→ Record set

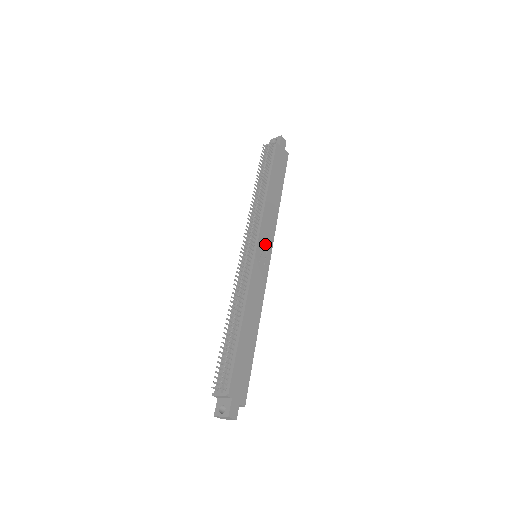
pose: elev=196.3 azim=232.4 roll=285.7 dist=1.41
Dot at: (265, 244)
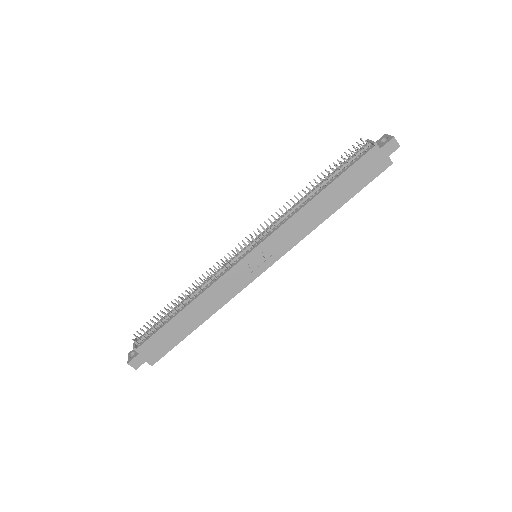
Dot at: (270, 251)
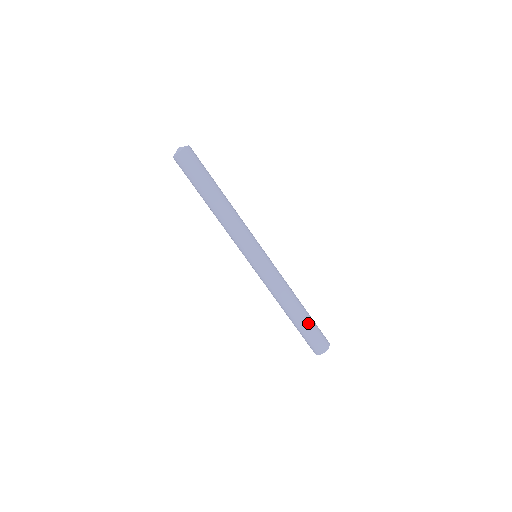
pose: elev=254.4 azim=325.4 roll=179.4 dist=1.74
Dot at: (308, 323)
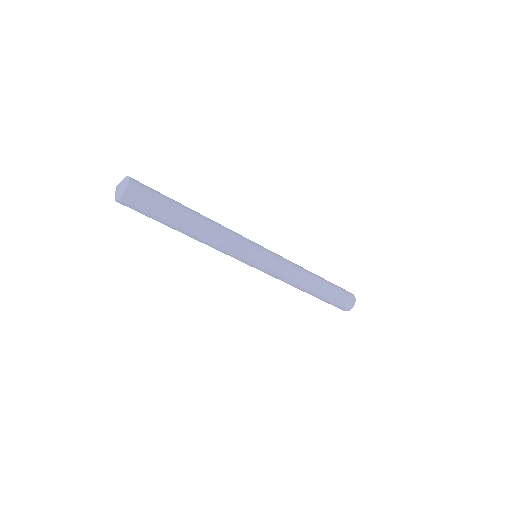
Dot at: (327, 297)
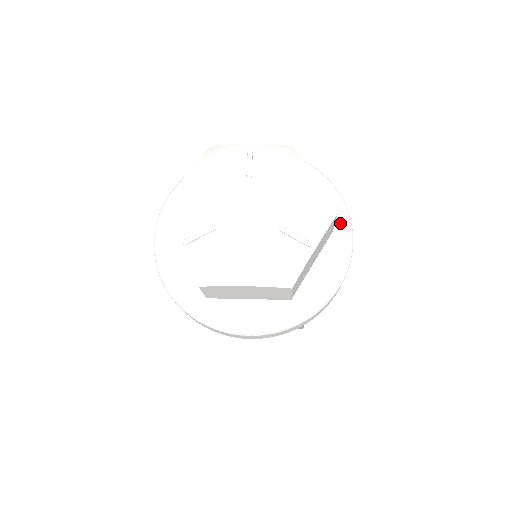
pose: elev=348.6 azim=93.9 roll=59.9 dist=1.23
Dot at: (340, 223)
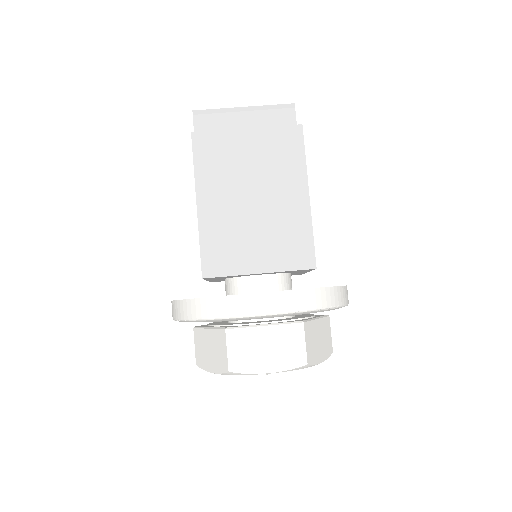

→ Set problem
Put every line of the listing above into a numbered list, omitting blank lines and leaving the pictures out.

→ Exercise output
1. pose: elev=196.3 azim=232.4 roll=285.7 dist=1.41
2. Dot at: (265, 244)
3. Dot at: (270, 251)
4. pose: elev=254.4 azim=325.4 roll=179.4 dist=1.74
5. Dot at: (308, 323)
6. Dot at: (327, 297)
7. pose: elev=348.6 azim=93.9 roll=59.9 dist=1.23
8. Dot at: (340, 223)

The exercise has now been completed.